EXTRACT TO READ:
So this is a prophecy about Jesus Christ written 700 years in advance; that’s what this is.  And when you look at this notice how substitution is so prominent.  It says, “He was despised and forsaken of men, a man of sorrows and acquainted with grief; and like one from whom men hide their face He was despised, and we esteemed Him not.  [4] Surely our griefs” what? “He Himself bore… see the substitution there?  “And our sorrows He carried; Yet we ourselves esteemed Him stricken, Smitten of God, and afflicted, [5] But He was pierced through for our transgressions,” see how it keeps saying He did this for us, “He was crushed for our iniquities; the chastening for our well-being fell upon Him, and by His scourging” what? “we are healed.  [6] All of us like sheep have gone astray, Each of us has turned to his own way; But the LORD has caused the iniquity of us all To fall on” what? “Him.”  [Isaiah 53:3-6]

So when you get to this subject of atonement the correct understanding of it is substitution.  Now I’m not denying the fact that when you look at the death of Christ you don’t see in it aspects of where we should be servants and good to people and that kind of thing, and that’s all true but the problem with the drift into liberalism is they focused on all that other stuff and they started omitting the fact that He was our substitute.  So any definition of the atonement that does not use the word “substitute” in it, vicarious, penal, substitutionary atonement, is inadequate, ultimately an unbiblical definition.

DATA:
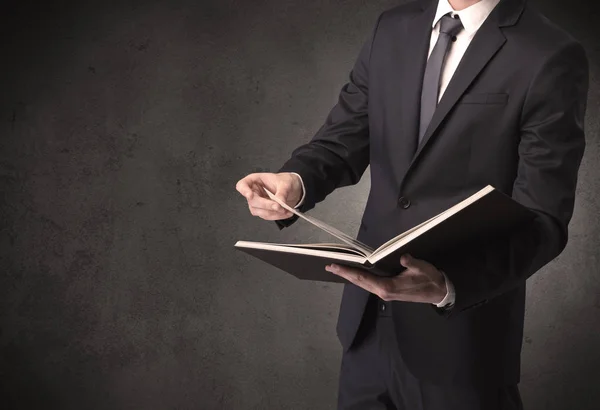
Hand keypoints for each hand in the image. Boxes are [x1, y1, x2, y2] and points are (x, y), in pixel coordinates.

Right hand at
==
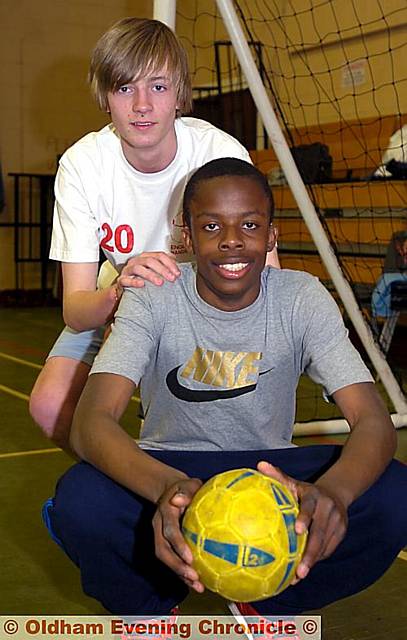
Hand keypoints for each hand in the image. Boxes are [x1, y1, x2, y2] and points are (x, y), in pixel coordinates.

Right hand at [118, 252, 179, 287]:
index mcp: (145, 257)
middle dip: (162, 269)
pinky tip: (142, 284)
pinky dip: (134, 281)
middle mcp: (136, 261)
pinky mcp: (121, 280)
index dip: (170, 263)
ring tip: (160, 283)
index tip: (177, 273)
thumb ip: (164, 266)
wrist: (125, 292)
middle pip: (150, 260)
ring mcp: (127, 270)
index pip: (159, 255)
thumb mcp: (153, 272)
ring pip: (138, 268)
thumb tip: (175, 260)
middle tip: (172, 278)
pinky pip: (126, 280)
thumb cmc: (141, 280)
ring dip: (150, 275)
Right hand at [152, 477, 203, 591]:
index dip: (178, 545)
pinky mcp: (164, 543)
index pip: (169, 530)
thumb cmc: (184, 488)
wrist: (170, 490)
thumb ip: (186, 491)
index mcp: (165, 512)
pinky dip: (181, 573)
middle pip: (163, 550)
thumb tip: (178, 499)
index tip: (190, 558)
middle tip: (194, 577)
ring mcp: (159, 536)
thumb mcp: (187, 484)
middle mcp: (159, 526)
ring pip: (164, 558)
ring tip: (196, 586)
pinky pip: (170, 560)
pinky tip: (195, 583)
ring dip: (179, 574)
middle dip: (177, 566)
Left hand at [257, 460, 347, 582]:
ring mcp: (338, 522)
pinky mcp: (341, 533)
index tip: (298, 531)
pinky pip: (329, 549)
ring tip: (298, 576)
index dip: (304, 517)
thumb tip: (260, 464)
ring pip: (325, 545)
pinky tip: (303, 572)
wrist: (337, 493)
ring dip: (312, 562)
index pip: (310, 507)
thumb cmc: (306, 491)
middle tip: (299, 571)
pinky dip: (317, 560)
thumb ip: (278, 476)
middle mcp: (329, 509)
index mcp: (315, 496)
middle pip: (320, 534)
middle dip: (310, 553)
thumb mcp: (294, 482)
...
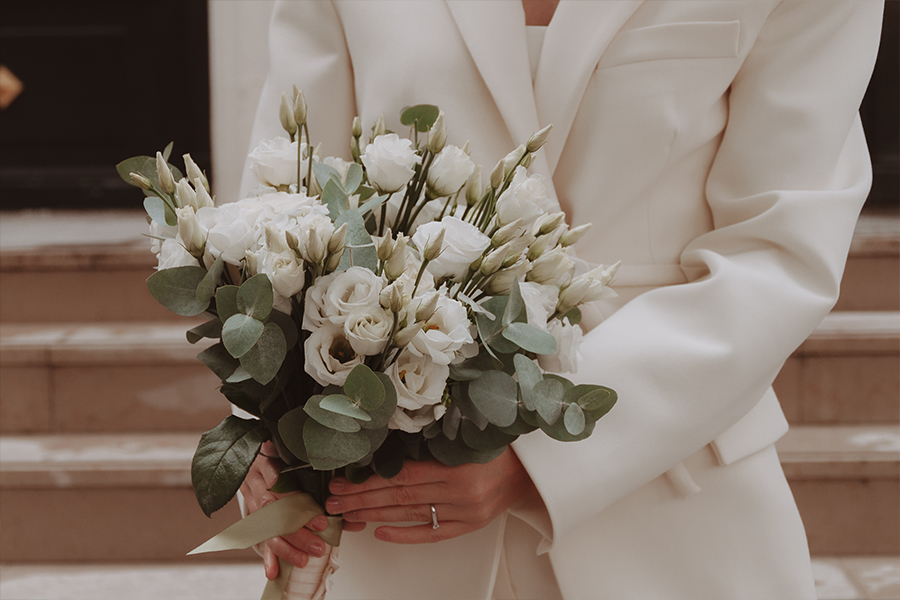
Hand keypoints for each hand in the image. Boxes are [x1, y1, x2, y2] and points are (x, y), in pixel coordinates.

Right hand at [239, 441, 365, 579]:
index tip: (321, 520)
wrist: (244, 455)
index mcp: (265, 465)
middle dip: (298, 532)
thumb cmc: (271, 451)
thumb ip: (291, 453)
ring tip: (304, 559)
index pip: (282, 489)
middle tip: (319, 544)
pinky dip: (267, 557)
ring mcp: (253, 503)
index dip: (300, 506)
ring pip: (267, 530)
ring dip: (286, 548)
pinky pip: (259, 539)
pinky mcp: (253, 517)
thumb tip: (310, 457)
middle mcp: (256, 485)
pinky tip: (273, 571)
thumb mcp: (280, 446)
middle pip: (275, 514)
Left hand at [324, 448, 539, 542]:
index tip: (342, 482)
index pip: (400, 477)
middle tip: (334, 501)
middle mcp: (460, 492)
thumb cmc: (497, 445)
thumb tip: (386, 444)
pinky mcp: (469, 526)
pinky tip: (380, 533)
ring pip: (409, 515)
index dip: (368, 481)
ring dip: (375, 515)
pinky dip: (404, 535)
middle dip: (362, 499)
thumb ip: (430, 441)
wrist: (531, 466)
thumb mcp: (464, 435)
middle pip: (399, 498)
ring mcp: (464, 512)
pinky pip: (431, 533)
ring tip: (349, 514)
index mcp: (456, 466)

EXERCISE OBJECTIVE:
Write out everything in the passage on atonement above, from "So when you" down to "an unbiblical definition.".

ANSWER BOX:
So when you get to this subject of atonement the correct understanding of it is substitution.  Now I’m not denying the fact that when you look at the death of Christ you don’t see in it aspects of where we should be servants and good to people and that kind of thing, and that’s all true but the problem with the drift into liberalism is they focused on all that other stuff and they started omitting the fact that He was our substitute.  So any definition of the atonement that does not use the word “substitute” in it, vicarious, penal, substitutionary atonement, is inadequate, ultimately an unbiblical definition.